**TASK OBJECTIVE:**
An exact copy of the listing is what the response must contain.

**INPUT DATA:**
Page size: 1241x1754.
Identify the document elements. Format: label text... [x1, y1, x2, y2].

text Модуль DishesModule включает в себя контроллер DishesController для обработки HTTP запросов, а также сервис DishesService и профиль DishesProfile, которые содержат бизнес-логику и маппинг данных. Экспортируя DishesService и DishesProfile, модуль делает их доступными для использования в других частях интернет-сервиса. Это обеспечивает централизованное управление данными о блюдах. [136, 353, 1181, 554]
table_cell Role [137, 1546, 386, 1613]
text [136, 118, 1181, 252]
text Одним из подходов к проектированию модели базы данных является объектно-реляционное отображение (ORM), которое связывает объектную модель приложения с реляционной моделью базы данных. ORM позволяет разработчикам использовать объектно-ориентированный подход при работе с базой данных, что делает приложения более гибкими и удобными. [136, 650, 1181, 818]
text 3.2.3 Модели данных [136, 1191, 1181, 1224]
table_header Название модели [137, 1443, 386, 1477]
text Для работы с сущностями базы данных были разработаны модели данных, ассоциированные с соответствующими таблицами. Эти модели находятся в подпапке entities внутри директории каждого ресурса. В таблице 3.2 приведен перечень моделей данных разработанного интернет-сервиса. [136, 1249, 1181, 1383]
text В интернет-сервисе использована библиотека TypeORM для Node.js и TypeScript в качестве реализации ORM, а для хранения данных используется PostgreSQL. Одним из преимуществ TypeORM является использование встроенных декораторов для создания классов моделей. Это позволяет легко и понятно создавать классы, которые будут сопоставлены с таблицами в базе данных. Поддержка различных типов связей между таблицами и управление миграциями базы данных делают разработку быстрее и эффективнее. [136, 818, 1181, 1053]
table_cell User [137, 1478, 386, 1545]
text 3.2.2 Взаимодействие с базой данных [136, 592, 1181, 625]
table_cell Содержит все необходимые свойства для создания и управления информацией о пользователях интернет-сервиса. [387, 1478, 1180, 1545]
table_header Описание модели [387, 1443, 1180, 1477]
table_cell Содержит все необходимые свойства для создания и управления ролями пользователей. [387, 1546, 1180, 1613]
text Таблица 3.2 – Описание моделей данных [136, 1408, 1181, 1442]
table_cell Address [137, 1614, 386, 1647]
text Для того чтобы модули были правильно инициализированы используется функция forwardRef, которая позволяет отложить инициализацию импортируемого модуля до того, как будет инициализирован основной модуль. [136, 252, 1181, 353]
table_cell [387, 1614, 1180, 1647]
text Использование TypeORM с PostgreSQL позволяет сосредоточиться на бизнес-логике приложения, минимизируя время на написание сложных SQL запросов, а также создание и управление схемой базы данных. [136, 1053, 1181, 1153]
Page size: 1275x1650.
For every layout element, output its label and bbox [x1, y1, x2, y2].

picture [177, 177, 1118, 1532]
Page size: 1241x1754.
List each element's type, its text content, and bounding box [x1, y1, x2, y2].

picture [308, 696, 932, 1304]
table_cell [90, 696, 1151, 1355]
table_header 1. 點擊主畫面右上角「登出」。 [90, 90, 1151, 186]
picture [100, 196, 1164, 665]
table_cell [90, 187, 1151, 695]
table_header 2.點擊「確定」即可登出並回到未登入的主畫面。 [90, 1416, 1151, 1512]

**THE COMPLETED TASK:**
Page size: 1241x1754.
Identify the document elements. Format: label text... [x1, y1, x2, y2].

text Модуль DishesModule включает в себя контроллер DishesController для обработки HTTP запросов, а также сервис DishesService и профиль DishesProfile, которые содержат бизнес-логику и маппинг данных. Экспортируя DishesService и DishesProfile, модуль делает их доступными для использования в других частях интернет-сервиса. Это обеспечивает централизованное управление данными о блюдах. [136, 353, 1181, 554]
table_cell Role [137, 1546, 386, 1613]
text [136, 118, 1181, 252]
text Одним из подходов к проектированию модели базы данных является объектно-реляционное отображение (ORM), которое связывает объектную модель приложения с реляционной моделью базы данных. ORM позволяет разработчикам использовать объектно-ориентированный подход при работе с базой данных, что делает приложения более гибкими и удобными. [136, 650, 1181, 818]
text 3.2.3 Модели данных [136, 1191, 1181, 1224]
table_header Название модели [137, 1443, 386, 1477]
text Для работы с сущностями базы данных были разработаны модели данных, ассоциированные с соответствующими таблицами. Эти модели находятся в подпапке entities внутри директории каждого ресурса. В таблице 3.2 приведен перечень моделей данных разработанного интернет-сервиса. [136, 1249, 1181, 1383]
text В интернет-сервисе использована библиотека TypeORM для Node.js и TypeScript в качестве реализации ORM, а для хранения данных используется PostgreSQL. Одним из преимуществ TypeORM является использование встроенных декораторов для создания классов моделей. Это позволяет легко и понятно создавать классы, которые будут сопоставлены с таблицами в базе данных. Поддержка различных типов связей между таблицами и управление миграциями базы данных делают разработку быстрее и эффективнее. [136, 818, 1181, 1053]
table_cell User [137, 1478, 386, 1545]
text 3.2.2 Взаимодействие с базой данных [136, 592, 1181, 625]
table_cell Содержит все необходимые свойства для создания и управления информацией о пользователях интернет-сервиса. [387, 1478, 1180, 1545]
table_header Описание модели [387, 1443, 1180, 1477]
table_cell Содержит все необходимые свойства для создания и управления ролями пользователей. [387, 1546, 1180, 1613]
text Таблица 3.2 – Описание моделей данных [136, 1408, 1181, 1442]
table_cell Address [137, 1614, 386, 1647]
text Для того чтобы модули были правильно инициализированы используется функция forwardRef, которая позволяет отложить инициализацию импортируемого модуля до того, как будет инициализирован основной модуль. [136, 252, 1181, 353]
table_cell [387, 1614, 1180, 1647]
text Использование TypeORM с PostgreSQL позволяет сосредоточиться на бизнес-логике приложения, минимизируя время на написание сложных SQL запросов, а также создание и управление схемой базы данных. [136, 1053, 1181, 1153]
Page size: 1275x1650.
For every layout element, output its label and bbox [x1, y1, x2, y2].

picture [177, 177, 1118, 1532]
Page size: 1241x1754.
List each element's type, its text content, and bounding box [x1, y1, x2, y2].

picture [308, 696, 932, 1304]
table_cell [90, 696, 1151, 1355]
table_header 1. 點擊主畫面右上角「登出」。 [90, 90, 1151, 186]
picture [100, 196, 1164, 665]
table_cell [90, 187, 1151, 695]
table_header 2.點擊「確定」即可登出並回到未登入的主畫面。 [90, 1416, 1151, 1512]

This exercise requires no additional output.